The 08 case is Heller, ya'all.The gun case involved Barry Michaels, a Nevada Democrat who ran unsuccessfully for the U.S. Senate seat last year. Michaels, who describes his past as "checkered," pleaded guilty to several nonviolent federal crimes including mail fraud and securities fraud.
Michaels decided to get his act together during a stay in federal prison. Once released, he managed a variety of businesses, including a pizza parlor, and several unsuccessful bids for Congress.
Because of his rising star on the political scene, Michaels has said, he sought a gun for self-defense. But federal law prohibits the possession of firearms by felons.

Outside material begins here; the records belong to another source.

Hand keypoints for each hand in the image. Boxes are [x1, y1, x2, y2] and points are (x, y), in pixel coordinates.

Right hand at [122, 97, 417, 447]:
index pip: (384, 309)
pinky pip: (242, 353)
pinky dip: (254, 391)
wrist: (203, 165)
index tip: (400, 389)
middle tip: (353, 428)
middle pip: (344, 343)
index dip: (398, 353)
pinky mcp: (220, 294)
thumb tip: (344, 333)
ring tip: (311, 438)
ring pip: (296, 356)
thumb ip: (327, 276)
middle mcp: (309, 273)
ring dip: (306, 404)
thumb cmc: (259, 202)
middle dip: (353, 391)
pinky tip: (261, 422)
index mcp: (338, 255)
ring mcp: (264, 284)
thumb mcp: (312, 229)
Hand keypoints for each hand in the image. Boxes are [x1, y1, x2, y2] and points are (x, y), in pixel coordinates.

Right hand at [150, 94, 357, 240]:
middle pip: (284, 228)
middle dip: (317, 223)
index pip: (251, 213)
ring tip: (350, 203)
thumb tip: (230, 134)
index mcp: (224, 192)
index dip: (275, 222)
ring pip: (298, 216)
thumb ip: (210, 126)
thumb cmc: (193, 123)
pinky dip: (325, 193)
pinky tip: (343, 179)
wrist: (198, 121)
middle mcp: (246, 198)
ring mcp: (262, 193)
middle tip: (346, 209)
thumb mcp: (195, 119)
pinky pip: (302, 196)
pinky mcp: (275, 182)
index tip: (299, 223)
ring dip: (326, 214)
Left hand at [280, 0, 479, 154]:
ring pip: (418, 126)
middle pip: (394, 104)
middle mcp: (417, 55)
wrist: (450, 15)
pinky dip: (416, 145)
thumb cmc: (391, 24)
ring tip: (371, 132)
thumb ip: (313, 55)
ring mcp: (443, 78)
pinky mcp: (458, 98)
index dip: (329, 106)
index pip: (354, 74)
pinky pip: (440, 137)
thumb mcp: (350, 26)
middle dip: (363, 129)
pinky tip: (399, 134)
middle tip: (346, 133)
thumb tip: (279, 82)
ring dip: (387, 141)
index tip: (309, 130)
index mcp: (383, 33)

And in 2008, the Supreme Court held that "longstanding prohibitions on the possession of firearms by felons" are presumptively lawful.
Michaels argued that the 2008 decision also left open the possibility that felons are entitled to purchase weapons by cementing "the right of law-abiding, responsible citizens to use arms in defense of hearth and home."

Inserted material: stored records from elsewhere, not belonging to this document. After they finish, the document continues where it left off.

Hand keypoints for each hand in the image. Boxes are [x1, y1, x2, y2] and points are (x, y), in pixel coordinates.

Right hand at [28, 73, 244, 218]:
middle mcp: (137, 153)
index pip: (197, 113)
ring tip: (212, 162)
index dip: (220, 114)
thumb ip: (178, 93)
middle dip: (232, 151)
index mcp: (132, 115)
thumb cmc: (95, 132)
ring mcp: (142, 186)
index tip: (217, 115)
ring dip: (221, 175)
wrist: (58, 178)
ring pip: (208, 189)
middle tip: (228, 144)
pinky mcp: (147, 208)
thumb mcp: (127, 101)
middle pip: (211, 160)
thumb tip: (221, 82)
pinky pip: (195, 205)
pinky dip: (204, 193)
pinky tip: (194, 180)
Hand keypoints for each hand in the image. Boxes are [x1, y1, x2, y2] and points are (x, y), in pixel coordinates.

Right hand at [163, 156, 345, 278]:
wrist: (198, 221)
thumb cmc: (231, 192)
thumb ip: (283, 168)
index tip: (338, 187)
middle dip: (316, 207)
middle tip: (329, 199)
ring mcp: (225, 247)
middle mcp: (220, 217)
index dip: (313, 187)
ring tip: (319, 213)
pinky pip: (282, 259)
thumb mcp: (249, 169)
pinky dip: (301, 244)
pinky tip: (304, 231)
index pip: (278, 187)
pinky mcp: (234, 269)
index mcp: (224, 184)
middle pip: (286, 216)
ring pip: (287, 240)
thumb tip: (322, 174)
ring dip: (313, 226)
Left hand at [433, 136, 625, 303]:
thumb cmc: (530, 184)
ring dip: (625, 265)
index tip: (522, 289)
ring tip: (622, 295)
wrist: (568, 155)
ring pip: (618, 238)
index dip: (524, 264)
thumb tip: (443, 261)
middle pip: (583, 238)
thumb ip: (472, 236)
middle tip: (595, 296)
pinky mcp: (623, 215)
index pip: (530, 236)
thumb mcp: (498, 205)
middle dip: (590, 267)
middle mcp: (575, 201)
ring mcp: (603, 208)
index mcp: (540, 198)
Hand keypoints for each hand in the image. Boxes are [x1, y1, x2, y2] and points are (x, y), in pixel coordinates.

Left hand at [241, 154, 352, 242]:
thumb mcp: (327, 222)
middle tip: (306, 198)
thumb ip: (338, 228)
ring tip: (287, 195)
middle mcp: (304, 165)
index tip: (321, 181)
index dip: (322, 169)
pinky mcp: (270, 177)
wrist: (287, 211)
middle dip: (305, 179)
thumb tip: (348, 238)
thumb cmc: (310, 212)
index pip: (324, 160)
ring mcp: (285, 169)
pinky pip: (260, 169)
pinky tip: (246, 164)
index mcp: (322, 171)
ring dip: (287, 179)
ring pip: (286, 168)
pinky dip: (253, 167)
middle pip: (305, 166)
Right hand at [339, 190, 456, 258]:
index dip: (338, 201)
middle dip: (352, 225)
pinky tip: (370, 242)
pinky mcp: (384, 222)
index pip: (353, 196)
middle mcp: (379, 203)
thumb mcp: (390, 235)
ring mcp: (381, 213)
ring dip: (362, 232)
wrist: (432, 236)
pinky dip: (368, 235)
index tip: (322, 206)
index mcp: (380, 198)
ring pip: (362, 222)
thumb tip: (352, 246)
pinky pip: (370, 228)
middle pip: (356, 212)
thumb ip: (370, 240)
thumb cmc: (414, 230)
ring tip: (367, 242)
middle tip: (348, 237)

Michaels has argued that he is both a felon and a law-abiding citizen. Therefore, he said, he is entitled to a gun.
Ah...the dreaded "prohibited person" fiction. Can't even hear that case.
"Several of the Circuit Courts and their inferior courts have reached the conclusion that felons as a class, can never be law-abiding and responsible," his attorney, Tom Goldstein, wrote in a brief asking the court to take up the case.
"It is the humble beginnings of the creation of 'second-class' citizenship in this country," he argued.
Gun rights activists and conservative legal scholars frequently argue that regulations on firearms seek to interpret the 2nd Amendment as a "second-class" right.